问题
I just saved a model, by that code:
def train():
with tf.Session() as sess:
saver = tf.train.Saver(max_to_keep = 2)
Loss = myYoloLoss([Scale1,Scale2,Scale3],[Y1, Y2 ,Y3])
opt = tf.train.AdamOptimizer(2e-4).minimize(Loss)
init = tf.global_variables_initializer()
sess.run(init)
imageNum = 0
Num = 0
while(1):
#get batchInput
batchImg,batchScale1,batchScale2,batchScale3 = getBatchImage(batchSize = BATCHSIZE)
for epoch in range(75):
_ , epochloss = sess.run([opt,Loss],feed_dict={X:batchImg,Y1:batchScale1,Y2:batchScale2,Y3:batchScale3})
if(epoch%15 == 0):
print(epochloss)
imageNum = imageNum + BATCHSIZE
Num = Num + 1
if(Num%4 == 0):
saver.save(sess,MODELPATH + 'MyModle__' + str(imageNum))

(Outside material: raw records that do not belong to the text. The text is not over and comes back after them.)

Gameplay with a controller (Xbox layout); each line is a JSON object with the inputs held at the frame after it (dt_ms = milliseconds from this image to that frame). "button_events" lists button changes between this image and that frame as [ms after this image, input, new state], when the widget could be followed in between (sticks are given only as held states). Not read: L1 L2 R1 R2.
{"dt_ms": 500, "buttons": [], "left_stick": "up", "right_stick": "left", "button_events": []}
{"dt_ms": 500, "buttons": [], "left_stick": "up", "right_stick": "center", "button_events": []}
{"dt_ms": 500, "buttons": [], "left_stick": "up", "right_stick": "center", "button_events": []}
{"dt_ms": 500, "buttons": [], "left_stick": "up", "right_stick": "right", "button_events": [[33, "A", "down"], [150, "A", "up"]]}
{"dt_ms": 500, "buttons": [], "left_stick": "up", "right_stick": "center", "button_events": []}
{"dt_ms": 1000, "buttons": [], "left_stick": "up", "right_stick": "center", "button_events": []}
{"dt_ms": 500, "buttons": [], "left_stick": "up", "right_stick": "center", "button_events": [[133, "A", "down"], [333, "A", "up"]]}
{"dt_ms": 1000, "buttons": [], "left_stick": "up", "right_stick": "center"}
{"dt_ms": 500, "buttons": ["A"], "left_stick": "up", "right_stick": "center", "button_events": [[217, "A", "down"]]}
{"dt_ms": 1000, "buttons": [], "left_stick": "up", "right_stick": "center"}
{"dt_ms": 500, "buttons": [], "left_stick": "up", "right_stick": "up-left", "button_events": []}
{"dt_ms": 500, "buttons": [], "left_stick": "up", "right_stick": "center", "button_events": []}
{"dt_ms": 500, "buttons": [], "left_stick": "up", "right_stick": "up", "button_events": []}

if(os.path.exists(STOPFLAGPATH)):
saver.save(sess,MODELPATH + 'MyModle__Stop_' + str(imageNum))
print('checked stopfile,stop')
break
return 0
And then I get some files:
MyModle__Stop_288.index
MyModle__Stop_288.meta
MyModle__Stop_288.data-00000-of-00001
checkpoint
Then I continue to train this model:
def reTrain():
with tf.Session() as sess:
loder = tf.train.import_meta_graph('E:/MyYoloModel/MyModle__Stop_288.meta')
loder.restore(sess, tf.train.latest_checkpoint('E:/MyYoloModel/'))
graph = tf.get_default_graph()
X = graph.get_tensor_by_name("X:0")
Y1 = graph.get_tensor_by_name("Y1:0")
Y2 = graph.get_tensor_by_name("Y2:0")
Y3 = graph.get_tensor_by_name("Y3:0")
Scale1 = graph.get_tensor_by_name("Scale1:0")
Scale2 = graph.get_tensor_by_name("Scale2:0")
Scale3 = graph.get_tensor_by_name("Scale3:0")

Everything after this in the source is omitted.